◆ Tasks ◆
A. From the SRX chassis cluster monitoring post below, list each status constant the script defines, along with its numeric value.
B. Answer these questions using the SRX chassis cluster monitoring post below:
(i) What device model provides the HA internet at the sites?
(ii) What protocol do the devices use to peer with the ISP?
(iii) Which exit status does the script return when the failover count check fails?

◆ Passage provided ◆
Monitoring SRX Chassis Cluster

Just finishing off a few things at work this week. We’ve got a few sites around the place where we have HA internet powered by two Juniper SRX100’s. The Two SRX100’s operate in a Chassis Cluster and peer with our ISP using BGP across both active/passive devices.

Below is a little Nagios check script that I wrote to hook into our in-house Nagios monitoring platform. It makes sure the chassis cluster has not failed over operating in a degraded state, and makes sure that there are two BGP peers connected.

NOTE: I was aiming for simplicity in this setup, if you’ve got a bigger environment or require instant notifications you might wish to set up snmp traps to get instant notifications.


# Bash script to check the status of a SRX cluster.
#  Works by SSHing into cluster to check "show chassis cluster status" command and SNMP walking to make sure BGP peers
#  are both in a connected state

STATE_OK=0
STATE_WARNING=1
STATE_CRITICAL=2
STATE_UNKNOWN=3

clusterAddress=$1
privateKey=$2
clusterStatus=`ssh nagios@$clusterAddress -i $privateKey "show chassis cluster status"`

declare -i primaryCount
declare -i secondaryCount
declare -i failoverCount
declare -i activeBgpPeers

activeBgpPeers=`snmpwalk -Os -c public -v 1 $clusterAddress .1.3.6.1.2.1.15.3.1.2 | grep "INTEGER: 6" | wc -l`
primaryCount=`echo "$clusterStatus" | grep primary | wc -l`
secondaryCount=`echo "$clusterStatus" | grep secondary | wc -l`
failoverCount=`echo "$clusterStatus" | grep "Failover count: 0" | wc -l`

if [ $primaryCount -ne 2 ]
then
  echo "No two primary redundancy groups"
  echo "$clusterStatus"
  exit $STATE_CRITICAL
fi

if [ $secondaryCount -ne 2 ]
then
  echo "No two secondary redundancy groups"
  echo "$clusterStatus"
  exit $STATE_CRITICAL
fi

if [ $failoverCount -ne 2 ]
then
  echo "SRX has fallen over on a redundancy group"
  echo "$clusterStatus"
  exit $STATE_WARNING
fi

if [ $activeBgpPeers -ne 2 ]
then
  echo "NOT 2 Active BGP Peers"
  exit $STATE_CRITICAL
fi

echo "OK, 2 peers.  OK: Chassis Cluster status OK"
echo "$clusterStatus"
exit $STATE_OK

Collected data
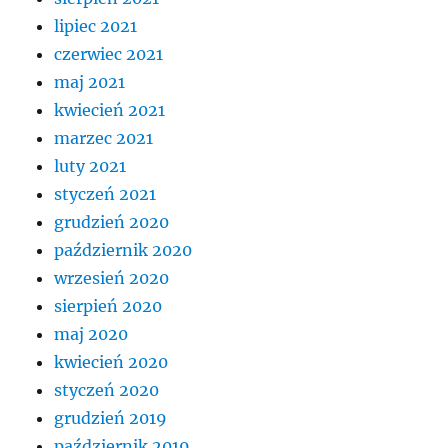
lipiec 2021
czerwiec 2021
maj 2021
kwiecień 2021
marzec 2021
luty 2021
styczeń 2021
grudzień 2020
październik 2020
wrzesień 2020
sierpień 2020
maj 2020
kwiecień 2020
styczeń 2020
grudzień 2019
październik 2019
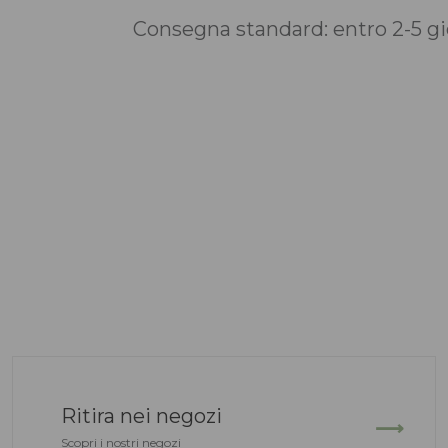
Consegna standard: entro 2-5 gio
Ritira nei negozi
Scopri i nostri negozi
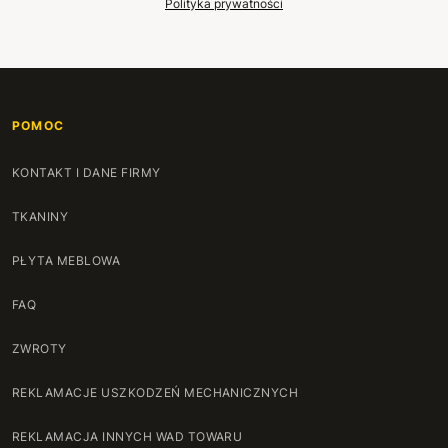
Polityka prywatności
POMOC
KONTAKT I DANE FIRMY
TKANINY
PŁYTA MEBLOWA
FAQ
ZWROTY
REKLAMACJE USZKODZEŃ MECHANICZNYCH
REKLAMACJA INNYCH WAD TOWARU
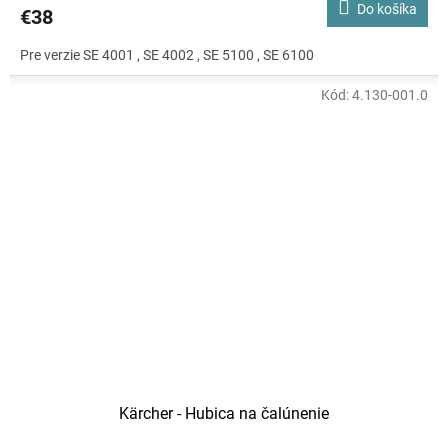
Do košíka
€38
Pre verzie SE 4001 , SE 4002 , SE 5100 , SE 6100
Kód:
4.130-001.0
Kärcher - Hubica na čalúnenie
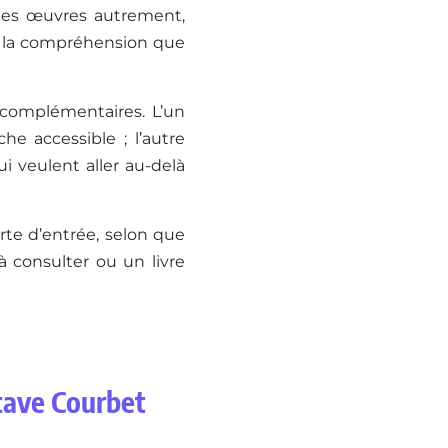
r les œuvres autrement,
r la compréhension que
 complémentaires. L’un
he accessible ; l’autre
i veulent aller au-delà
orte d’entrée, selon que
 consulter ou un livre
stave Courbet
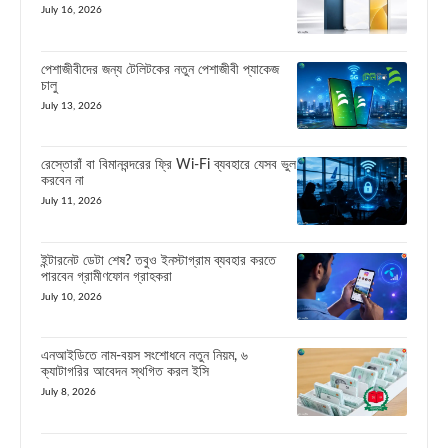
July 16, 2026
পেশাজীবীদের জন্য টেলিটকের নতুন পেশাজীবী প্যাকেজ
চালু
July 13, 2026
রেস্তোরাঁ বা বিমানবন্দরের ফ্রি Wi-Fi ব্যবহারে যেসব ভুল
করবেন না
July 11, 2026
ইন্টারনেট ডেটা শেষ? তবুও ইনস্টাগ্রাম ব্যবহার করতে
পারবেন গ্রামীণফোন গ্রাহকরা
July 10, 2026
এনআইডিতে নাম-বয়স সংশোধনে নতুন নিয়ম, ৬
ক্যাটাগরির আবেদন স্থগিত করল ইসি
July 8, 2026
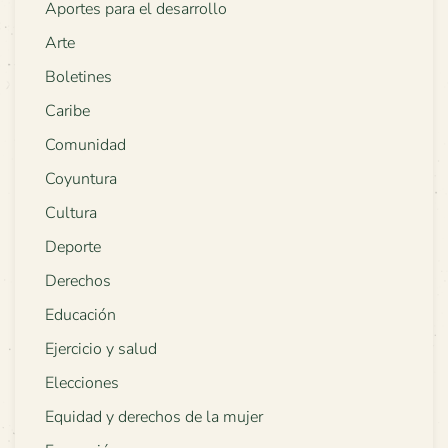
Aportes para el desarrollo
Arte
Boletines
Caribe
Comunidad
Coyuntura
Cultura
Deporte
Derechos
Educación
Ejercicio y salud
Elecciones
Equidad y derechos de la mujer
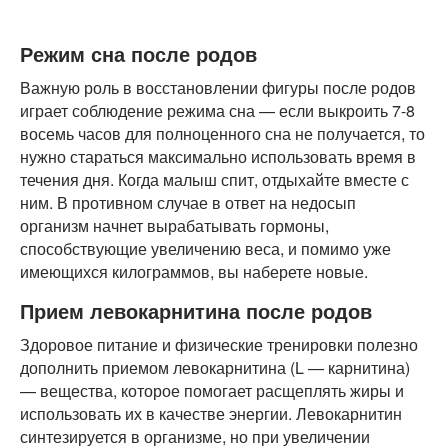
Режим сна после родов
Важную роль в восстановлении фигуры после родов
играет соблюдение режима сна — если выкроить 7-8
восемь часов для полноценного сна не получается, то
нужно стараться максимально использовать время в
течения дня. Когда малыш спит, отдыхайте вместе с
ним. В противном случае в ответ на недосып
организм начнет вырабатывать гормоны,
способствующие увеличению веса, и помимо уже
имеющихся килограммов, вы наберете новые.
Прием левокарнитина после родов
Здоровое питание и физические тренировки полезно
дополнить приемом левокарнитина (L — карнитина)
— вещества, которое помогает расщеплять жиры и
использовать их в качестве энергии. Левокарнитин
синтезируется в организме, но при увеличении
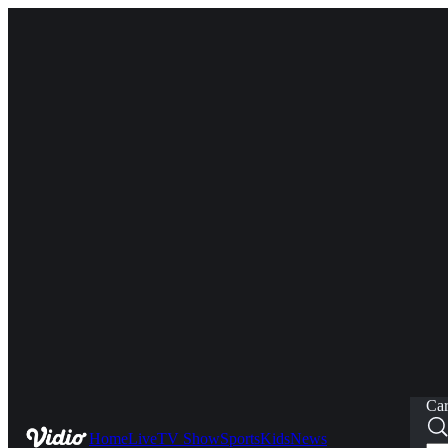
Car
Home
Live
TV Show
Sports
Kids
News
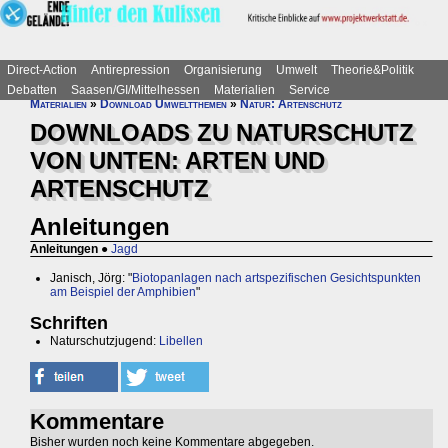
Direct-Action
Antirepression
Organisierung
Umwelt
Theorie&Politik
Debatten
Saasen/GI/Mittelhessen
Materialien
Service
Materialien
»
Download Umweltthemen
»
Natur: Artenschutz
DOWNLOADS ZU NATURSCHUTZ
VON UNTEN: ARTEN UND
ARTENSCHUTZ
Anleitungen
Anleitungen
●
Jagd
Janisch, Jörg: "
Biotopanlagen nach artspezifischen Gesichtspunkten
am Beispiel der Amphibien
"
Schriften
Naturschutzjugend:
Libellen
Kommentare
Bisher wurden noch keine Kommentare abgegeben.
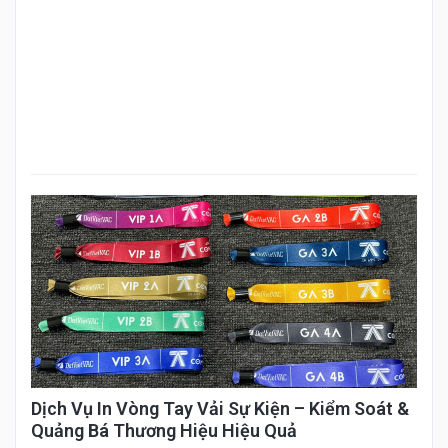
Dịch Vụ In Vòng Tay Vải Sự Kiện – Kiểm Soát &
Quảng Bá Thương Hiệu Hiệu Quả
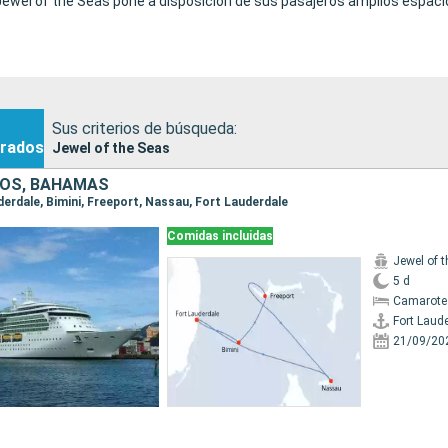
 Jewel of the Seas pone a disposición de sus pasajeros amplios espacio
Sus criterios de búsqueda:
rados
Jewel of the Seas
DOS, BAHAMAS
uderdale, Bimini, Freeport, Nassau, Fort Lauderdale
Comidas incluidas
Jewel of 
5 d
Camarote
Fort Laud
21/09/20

◆ Per-task answers ◆
A.
STATE_OK = 0
STATE_WARNING = 1
STATE_CRITICAL = 2
STATE_UNKNOWN = 3

B.
(i) Juniper SRX100
(ii) BGP
(iii) STATE_WARNING